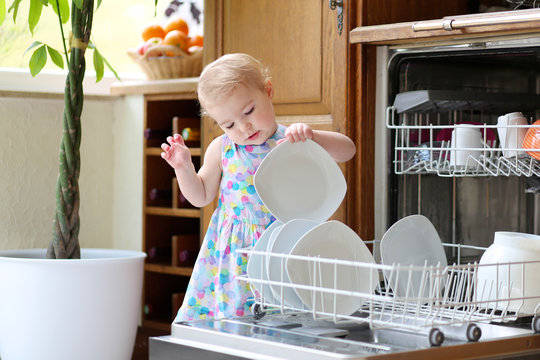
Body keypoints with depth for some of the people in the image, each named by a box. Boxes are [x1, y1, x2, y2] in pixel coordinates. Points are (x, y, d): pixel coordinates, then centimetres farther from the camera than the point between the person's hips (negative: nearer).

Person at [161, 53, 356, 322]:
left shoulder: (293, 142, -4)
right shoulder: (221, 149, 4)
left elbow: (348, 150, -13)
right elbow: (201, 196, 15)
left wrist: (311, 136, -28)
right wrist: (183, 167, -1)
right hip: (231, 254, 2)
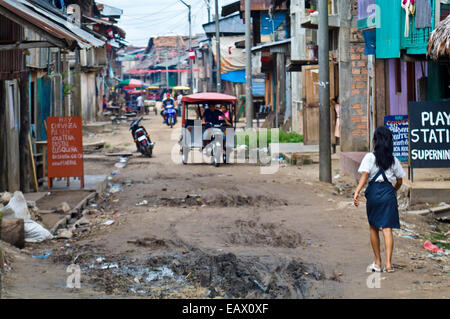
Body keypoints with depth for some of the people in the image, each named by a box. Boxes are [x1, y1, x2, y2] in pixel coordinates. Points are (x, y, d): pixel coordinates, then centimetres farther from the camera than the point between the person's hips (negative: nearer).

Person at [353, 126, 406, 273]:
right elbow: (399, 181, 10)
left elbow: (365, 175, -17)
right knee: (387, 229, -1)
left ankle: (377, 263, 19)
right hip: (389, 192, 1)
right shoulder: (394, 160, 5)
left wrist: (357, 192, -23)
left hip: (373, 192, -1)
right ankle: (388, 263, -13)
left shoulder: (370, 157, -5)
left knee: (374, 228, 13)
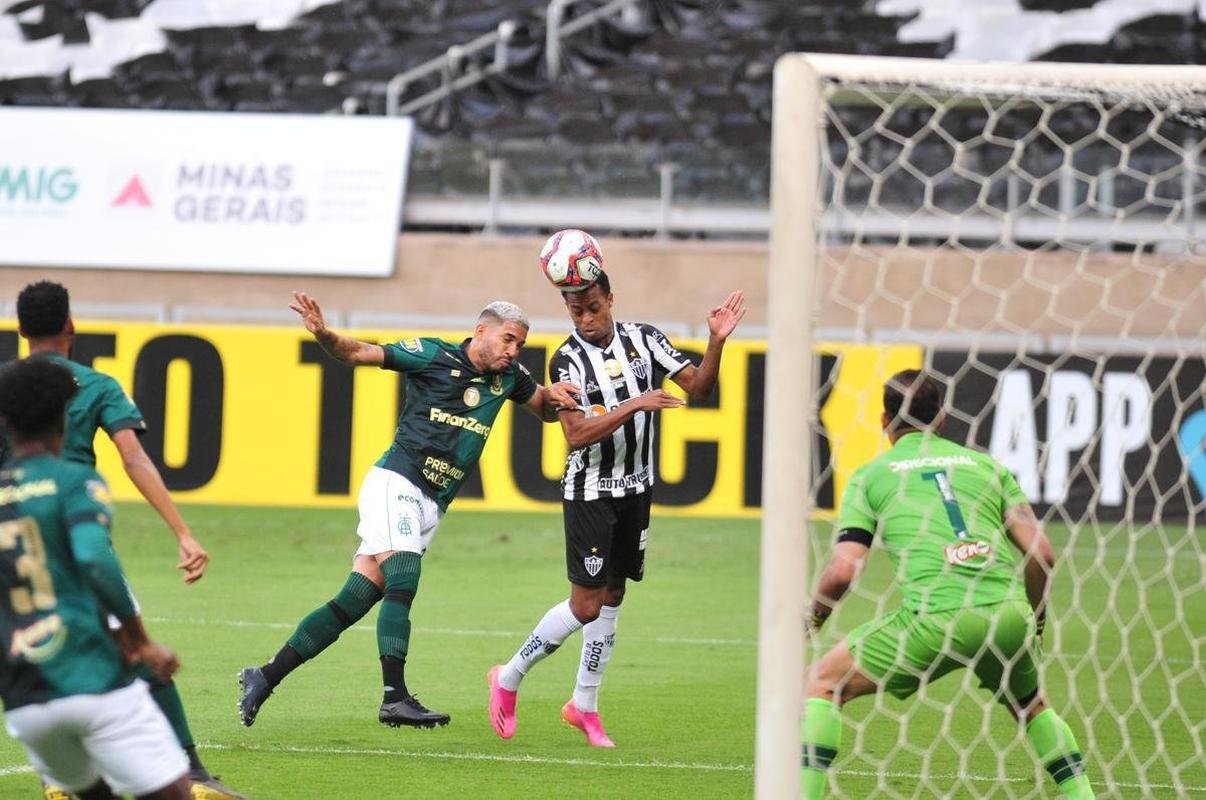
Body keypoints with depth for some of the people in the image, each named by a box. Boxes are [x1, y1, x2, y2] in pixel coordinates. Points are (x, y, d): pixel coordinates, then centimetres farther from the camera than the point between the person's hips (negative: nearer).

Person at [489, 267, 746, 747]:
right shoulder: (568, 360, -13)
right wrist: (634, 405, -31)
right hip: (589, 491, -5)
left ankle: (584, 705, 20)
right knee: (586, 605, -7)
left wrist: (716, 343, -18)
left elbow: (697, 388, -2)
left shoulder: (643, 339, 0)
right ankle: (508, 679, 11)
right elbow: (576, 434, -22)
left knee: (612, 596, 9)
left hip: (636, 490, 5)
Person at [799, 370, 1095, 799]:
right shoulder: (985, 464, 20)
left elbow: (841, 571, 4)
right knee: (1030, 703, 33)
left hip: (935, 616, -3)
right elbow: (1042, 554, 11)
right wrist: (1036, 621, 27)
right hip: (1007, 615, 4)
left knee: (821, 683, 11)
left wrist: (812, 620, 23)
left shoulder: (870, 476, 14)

-*-*-

YOUR GOAL:
Please set down the records exactly, and keep every image out of the copy.

OUTPUT FOR THIS EXERCISE:
Body keypoints with depth for some of the people in the image, each named by a box. Boxes are [x1, y1, x2, y2] in pixel coordinates. Points are (x, y, d): pixel coordinates, then centimetres farther from the camera than the point between the person's hips (negative: nearer).

Person at [161, 53, 356, 322]:
left shoulder: (293, 142, -4)
right shoulder: (221, 149, 4)
left elbow: (348, 150, -13)
right elbow: (201, 196, 15)
left wrist: (311, 136, -28)
right wrist: (183, 167, -1)
right hip: (231, 254, 2)
Body keypoints with depth for some of the people in the image, each named by a box. Boxes are [x1, y1, x2, y2] in pixel coordinates. Points are (x, y, d): pixel coordinates, then centimetres farther from the camera than the point between the person's hips (negative: nearer).

Person at [353, 126, 406, 273]:
right elbow: (399, 181, 10)
left elbow: (365, 175, -17)
right knee: (387, 229, -1)
left ankle: (377, 263, 19)
right hip: (389, 192, 1)
right shoulder: (394, 160, 5)
left wrist: (357, 192, -23)
left hip: (373, 192, -1)
right ankle: (388, 263, -13)
left shoulder: (370, 157, -5)
left knee: (374, 228, 13)
Body keypoints with depth for some of the people in the image, each named by a box. Boxes are [x1, y1, x2, y2] in pixel coordinates. Points are (x, y, d): pixel coordinates, then centimetres farther from the camera than the point between the person's hips (negative: nearer).

Person at [489, 267, 746, 747]:
right shoulder: (568, 360, -13)
right wrist: (634, 405, -31)
right hip: (589, 491, -5)
left ankle: (584, 705, 20)
right knee: (586, 605, -7)
left wrist: (716, 343, -18)
left elbow: (697, 388, -2)
left shoulder: (643, 339, 0)
right ankle: (508, 679, 11)
right elbow: (576, 434, -22)
left knee: (612, 596, 9)
left hip: (636, 490, 5)
Person at [799, 370, 1095, 799]:
right shoulder: (985, 464, 20)
left elbow: (841, 571, 4)
right knee: (1030, 703, 33)
left hip: (935, 616, -3)
right elbow: (1042, 554, 11)
right wrist: (1036, 621, 27)
right hip: (1007, 615, 4)
left knee: (821, 683, 11)
left wrist: (812, 620, 23)
left shoulder: (870, 476, 14)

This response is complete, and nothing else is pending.